In simple terms, when assets are placed into an irrevocable trust, they are no longer considered to be owned by the person (the grantor) who established the trust. Instead, they are owned by the trust itself. As a result, the assets would not be counted by Medicaid when determining the grantor's eligibility for benefits. Once assets are transferred into the trust, they are no longer considered the property of the grantor. This means that when Medicaid is determining the grantor's eligibility for benefits, these assets aren't counted as part of the grantor's wealth.


A Medicaid Irrevocable Trust works by transferring ownership of a person's assets from the individual (the grantor) to the trust itself. The assets in the trust are managed by a trustee, who is typically a trusted friend, family member, or professional fiduciary. The trustee has a legal obligation to manage the assets in the best interests of the trust's beneficiaries according to the terms set out in the trust agreement.


The term "irrevocable" means that, once the trust is established and assets are transferred into it, the trust cannot be altered or cancelled without the consent of the trust's beneficiaries. This ensures that the assets within the trust are permanently removed from the grantor's estate and cannot be reclaimed, thus preserving the grantor's eligibility for Medicaid. This is in contrast to a revocable trust, which can be changed or cancelled by the grantor at any time.

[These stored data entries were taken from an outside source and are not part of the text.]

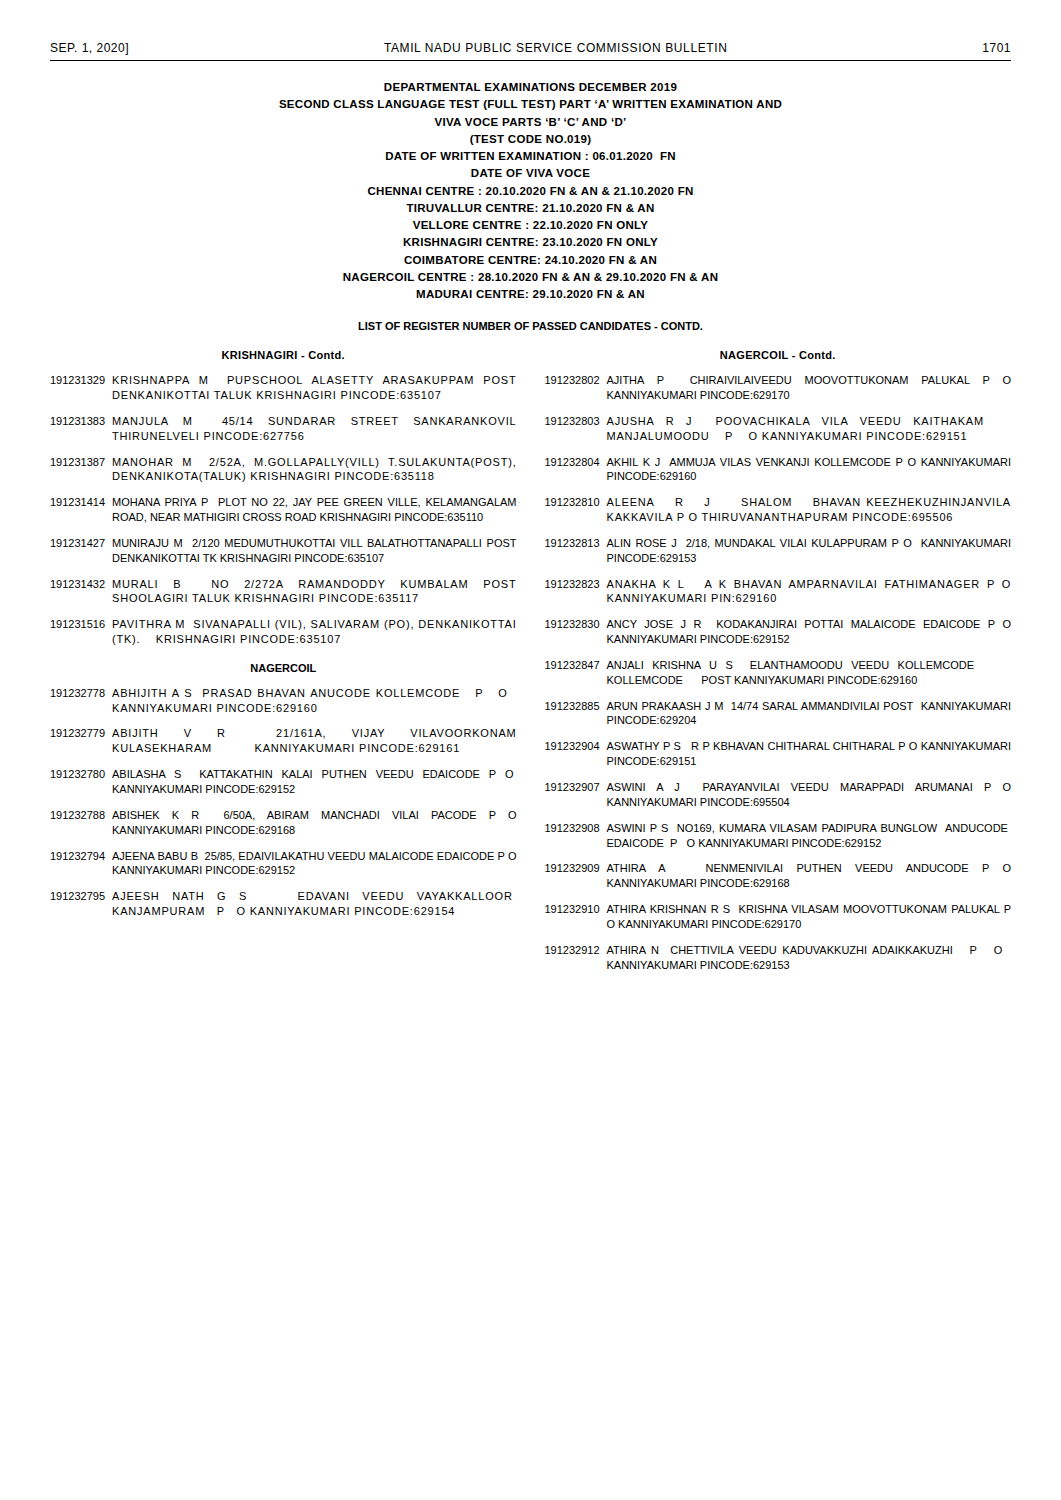SEP. 1, 2020]
TAMIL NADU PUBLIC SERVICE COMMISSION BULLETIN
1701
DEPARTMENTAL EXAMINATIONS DECEMBER 2019
SECOND CLASS LANGUAGE TEST (FULL TEST) PART ‘A’ WRITTEN EXAMINATION AND
VIVA VOCE PARTS ‘B’ ‘C’ AND ‘D’
(TEST CODE NO.019)
DATE OF WRITTEN EXAMINATION : 06.01.2020 FN
DATE OF VIVA VOCE
CHENNAI CENTRE : 20.10.2020 FN & AN & 21.10.2020 FN
TIRUVALLUR CENTRE: 21.10.2020 FN & AN
VELLORE CENTRE : 22.10.2020 FN ONLY
KRISHNAGIRI CENTRE: 23.10.2020 FN ONLY
COIMBATORE CENTRE: 24.10.2020 FN & AN
NAGERCOIL CENTRE : 28.10.2020 FN & AN & 29.10.2020 FN & AN
MADURAI CENTRE: 29.10.2020 FN & AN
LIST OF REGISTER NUMBER OF PASSED CANDIDATES - CONTD.
KRISHNAGIRI - Contd.
191231329
KRISHNAPPA M PUPSCHOOL ALASETTY ARASAKUPPAM POST DENKANIKOTTAI TALUK KRISHNAGIRI PINCODE:635107
191231383
MANJULA M 45/14 SUNDARAR STREET SANKARANKOVIL THIRUNELVELI PINCODE:627756
191231387
MANOHAR M 2/52A, M.GOLLAPALLY(VILL) T.SULAKUNTA(POST), DENKANIKOTA(TALUK) KRISHNAGIRI PINCODE:635118
191231414
MOHANA PRIYA P PLOT NO 22, JAY PEE GREEN VILLE, KELAMANGALAM ROAD, NEAR MATHIGIRI CROSS ROAD KRISHNAGIRI PINCODE:635110
191231427
MUNIRAJU M 2/120 MEDUMUTHUKOTTAI VILL BALATHOTTANAPALLI POST DENKANIKOTTAI TK KRISHNAGIRI PINCODE:635107
191231432
MURALI B NO 2/272A RAMANDODDY KUMBALAM POST SHOOLAGIRI TALUK KRISHNAGIRI PINCODE:635117
191231516
PAVITHRA M SIVANAPALLI (VIL), SALIVARAM (PO), DENKANIKOTTAI (TK). KRISHNAGIRI PINCODE:635107
NAGERCOIL
191232778
ABHIJITH A S PRASAD BHAVAN ANUCODE KOLLEMCODE P O KANNIYAKUMARI PINCODE:629160
191232779
ABIJITH V R 21/161A, VIJAY VILAVOORKONAM KULASEKHARAM KANNIYAKUMARI PINCODE:629161
191232780
ABILASHA S KATTAKATHIN KALAI PUTHEN VEEDU EDAICODE P O KANNIYAKUMARI PINCODE:629152
191232788
ABISHEK K R 6/50A, ABIRAM MANCHADI VILAI PACODE P O KANNIYAKUMARI PINCODE:629168
191232794
AJEENA BABU B 25/85, EDAIVILAKATHU VEEDU MALAICODE EDAICODE P O KANNIYAKUMARI PINCODE:629152
191232795
AJEESH NATH G S EDAVANI VEEDU VAYAKKALLOOR KANJAMPURAM P O KANNIYAKUMARI PINCODE:629154
NAGERCOIL - Contd.
191232802
AJITHA P CHIRAIVILAIVEEDU MOOVOTTUKONAM PALUKAL P O KANNIYAKUMARI PINCODE:629170
191232803
AJUSHA R J POOVACHIKALA VILA VEEDU KAITHAKAM MANJALUMOODU P O KANNIYAKUMARI PINCODE:629151
191232804
AKHIL K J AMMUJA VILAS VENKANJI KOLLEMCODE P O KANNIYAKUMARI PINCODE:629160
191232810
ALEENA R J SHALOM BHAVAN KEEZHEKUZHINJANVILA KAKKAVILA P O THIRUVANANTHAPURAM PINCODE:695506
191232813
ALIN ROSE J 2/18, MUNDAKAL VILAI KULAPPURAM P O KANNIYAKUMARI PINCODE:629153
191232823
ANAKHA K L A K BHAVAN AMPARNAVILAI FATHIMANAGER P O KANNIYAKUMARI PIN:629160
191232830
ANCY JOSE J R KODAKANJIRAI POTTAI MALAICODE EDAICODE P O KANNIYAKUMARI PINCODE:629152
191232847
ANJALI KRISHNA U S ELANTHAMOODU VEEDU KOLLEMCODE KOLLEMCODE POST KANNIYAKUMARI PINCODE:629160
191232885
ARUN PRAKAASH J M 14/74 SARAL AMMANDIVILAI POST KANNIYAKUMARI PINCODE:629204
191232904
ASWATHY P S R P KBHAVAN CHITHARAL CHITHARAL P O KANNIYAKUMARI PINCODE:629151
191232907
ASWINI A J PARAYANVILAI VEEDU MARAPPADI ARUMANAI P O KANNIYAKUMARI PINCODE:695504
191232908
ASWINI P S NO169, KUMARA VILASAM PADIPURA BUNGLOW ANDUCODE EDAICODE P O KANNIYAKUMARI PINCODE:629152
191232909
ATHIRA A NENMENIVILAI PUTHEN VEEDU ANDUCODE P O KANNIYAKUMARI PINCODE:629168
191232910
ATHIRA KRISHNAN R S KRISHNA VILASAM MOOVOTTUKONAM PALUKAL P O KANNIYAKUMARI PINCODE:629170
191232912
ATHIRA N CHETTIVILA VEEDU KADUVAKKUZHI ADAIKKAKUZHI P O KANNIYAKUMARI PINCODE:629153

The key feature of a Medicaid irrevocable trust is that it protects assets while helping individuals qualify for Medicaid coverage for long-term healthcare needs. However, there is an important timing issue to consider. Medicaid has a five-year 'look-back' period, which means it checks if the grantor has transferred assets for less than market value in the five years prior to applying for Medicaid. If such transfers are found, it can result in a period of ineligibility for Medicaid benefits. Therefore, the trust should ideally be established and assets transferred into it more than five years before applying for Medicaid.

 

As the rules governing Medicaid Irrevocable Trusts are complex and vary from state to state, it's essential to work with an experienced elder law attorney when setting up a Medicaid Irrevocable Trust.